* Quoted passage *

Corporation Island is a small island on the River Thames in London. The island is between Richmond Bridge and Richmond Railway Bridge, where it forms part of the celebrated view from the Richmond waterfront. Its name seems to derive from its owners, the Corporation of Richmond, now the London Borough of Richmond upon Thames. It is uninhabited and heavily wooded, and was formerly known as Richmond Ait.

The unpopulated Corporation Island is densely wooded with white willow, crack willow and weeping willow as well as hybrid black poplar. These were planted in the 1960s after Richmond Borough Council felled the London plane trees that had grown there. The island may have changed its shape due to alterations in the tidal flows in the Thames following the construction of the New London Bridge in 1829, followed by that of the Richmond half-tide lock.

* Work task *
Copy out the whole text on Corporation Island word for word.

* Dataset extract *
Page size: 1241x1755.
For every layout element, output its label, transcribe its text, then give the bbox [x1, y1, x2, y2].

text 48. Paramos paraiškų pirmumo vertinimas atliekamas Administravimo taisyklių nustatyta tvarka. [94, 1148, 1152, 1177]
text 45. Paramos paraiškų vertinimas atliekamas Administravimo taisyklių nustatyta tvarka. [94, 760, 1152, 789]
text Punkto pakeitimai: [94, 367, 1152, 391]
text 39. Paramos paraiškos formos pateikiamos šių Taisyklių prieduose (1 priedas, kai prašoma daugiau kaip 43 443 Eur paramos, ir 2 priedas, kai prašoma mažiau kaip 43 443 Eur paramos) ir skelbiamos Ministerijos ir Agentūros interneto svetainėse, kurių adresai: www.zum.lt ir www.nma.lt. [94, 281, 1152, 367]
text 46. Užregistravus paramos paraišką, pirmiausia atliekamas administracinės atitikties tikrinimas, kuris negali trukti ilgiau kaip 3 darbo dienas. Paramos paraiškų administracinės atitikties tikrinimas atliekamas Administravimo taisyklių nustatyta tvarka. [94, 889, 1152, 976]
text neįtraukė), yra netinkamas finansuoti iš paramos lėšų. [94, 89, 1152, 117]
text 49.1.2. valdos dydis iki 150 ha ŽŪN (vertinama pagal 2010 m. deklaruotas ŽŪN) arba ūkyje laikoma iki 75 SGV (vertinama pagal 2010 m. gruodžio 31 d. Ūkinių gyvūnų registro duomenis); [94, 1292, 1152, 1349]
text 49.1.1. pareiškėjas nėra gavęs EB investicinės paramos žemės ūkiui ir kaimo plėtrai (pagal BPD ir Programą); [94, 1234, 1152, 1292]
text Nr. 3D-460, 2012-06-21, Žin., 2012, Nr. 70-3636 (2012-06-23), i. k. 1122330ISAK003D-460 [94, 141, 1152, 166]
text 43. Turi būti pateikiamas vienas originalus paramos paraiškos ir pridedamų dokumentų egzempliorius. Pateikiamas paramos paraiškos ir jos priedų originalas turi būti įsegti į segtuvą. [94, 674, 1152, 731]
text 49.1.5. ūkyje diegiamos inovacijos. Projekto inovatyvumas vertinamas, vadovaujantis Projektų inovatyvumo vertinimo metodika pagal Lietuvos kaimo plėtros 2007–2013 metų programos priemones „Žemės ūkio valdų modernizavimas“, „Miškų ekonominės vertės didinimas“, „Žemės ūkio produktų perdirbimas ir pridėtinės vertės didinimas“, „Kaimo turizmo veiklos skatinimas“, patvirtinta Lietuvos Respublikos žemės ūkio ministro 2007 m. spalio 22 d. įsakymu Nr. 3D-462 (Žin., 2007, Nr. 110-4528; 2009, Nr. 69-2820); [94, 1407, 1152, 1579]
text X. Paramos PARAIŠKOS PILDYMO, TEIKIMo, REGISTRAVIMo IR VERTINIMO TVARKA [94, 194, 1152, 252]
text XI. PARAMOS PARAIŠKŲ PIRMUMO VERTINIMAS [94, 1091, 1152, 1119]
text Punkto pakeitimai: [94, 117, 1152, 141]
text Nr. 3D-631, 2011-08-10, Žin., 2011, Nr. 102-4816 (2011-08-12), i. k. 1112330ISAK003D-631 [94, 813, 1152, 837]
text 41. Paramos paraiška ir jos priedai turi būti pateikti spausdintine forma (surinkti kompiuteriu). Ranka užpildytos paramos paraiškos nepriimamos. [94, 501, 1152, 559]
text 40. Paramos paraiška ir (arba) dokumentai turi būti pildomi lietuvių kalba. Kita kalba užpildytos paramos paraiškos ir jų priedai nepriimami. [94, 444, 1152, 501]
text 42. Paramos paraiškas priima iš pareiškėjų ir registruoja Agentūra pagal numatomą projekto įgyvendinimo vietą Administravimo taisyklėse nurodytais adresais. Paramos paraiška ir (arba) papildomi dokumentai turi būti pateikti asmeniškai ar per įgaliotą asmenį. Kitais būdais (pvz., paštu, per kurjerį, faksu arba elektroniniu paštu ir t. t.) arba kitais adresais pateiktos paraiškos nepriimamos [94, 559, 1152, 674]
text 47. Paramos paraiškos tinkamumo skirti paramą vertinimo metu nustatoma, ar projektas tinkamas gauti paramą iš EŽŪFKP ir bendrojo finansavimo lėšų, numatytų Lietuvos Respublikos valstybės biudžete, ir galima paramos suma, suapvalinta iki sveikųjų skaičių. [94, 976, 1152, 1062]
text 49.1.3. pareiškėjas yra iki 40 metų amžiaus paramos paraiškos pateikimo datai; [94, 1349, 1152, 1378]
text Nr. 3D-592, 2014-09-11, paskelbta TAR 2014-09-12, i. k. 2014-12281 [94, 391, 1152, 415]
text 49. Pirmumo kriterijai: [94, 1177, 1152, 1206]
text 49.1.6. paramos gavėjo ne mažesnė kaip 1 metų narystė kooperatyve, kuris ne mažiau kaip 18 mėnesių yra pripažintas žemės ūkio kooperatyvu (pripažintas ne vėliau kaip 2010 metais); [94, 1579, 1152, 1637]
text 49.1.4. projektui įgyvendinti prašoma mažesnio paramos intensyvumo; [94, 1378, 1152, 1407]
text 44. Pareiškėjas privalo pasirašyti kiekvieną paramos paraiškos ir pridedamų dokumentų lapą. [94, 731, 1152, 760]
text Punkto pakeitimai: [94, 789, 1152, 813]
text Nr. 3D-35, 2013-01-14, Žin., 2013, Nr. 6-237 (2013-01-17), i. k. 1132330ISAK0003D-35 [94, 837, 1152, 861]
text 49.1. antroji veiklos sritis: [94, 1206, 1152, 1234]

* Your response *
Corporation Island is a small island on the River Thames in London. The island is between Richmond Bridge and Richmond Railway Bridge, where it forms part of the celebrated view from the Richmond waterfront. Its name seems to derive from its owners, the Corporation of Richmond, now the London Borough of Richmond upon Thames. It is uninhabited and heavily wooded, and was formerly known as Richmond Ait.

The unpopulated Corporation Island is densely wooded with white willow, crack willow and weeping willow as well as hybrid black poplar. These were planted in the 1960s after Richmond Borough Council felled the London plane trees that had grown there. The island may have changed its shape due to alterations in the tidal flows in the Thames following the construction of the New London Bridge in 1829, followed by that of the Richmond half-tide lock.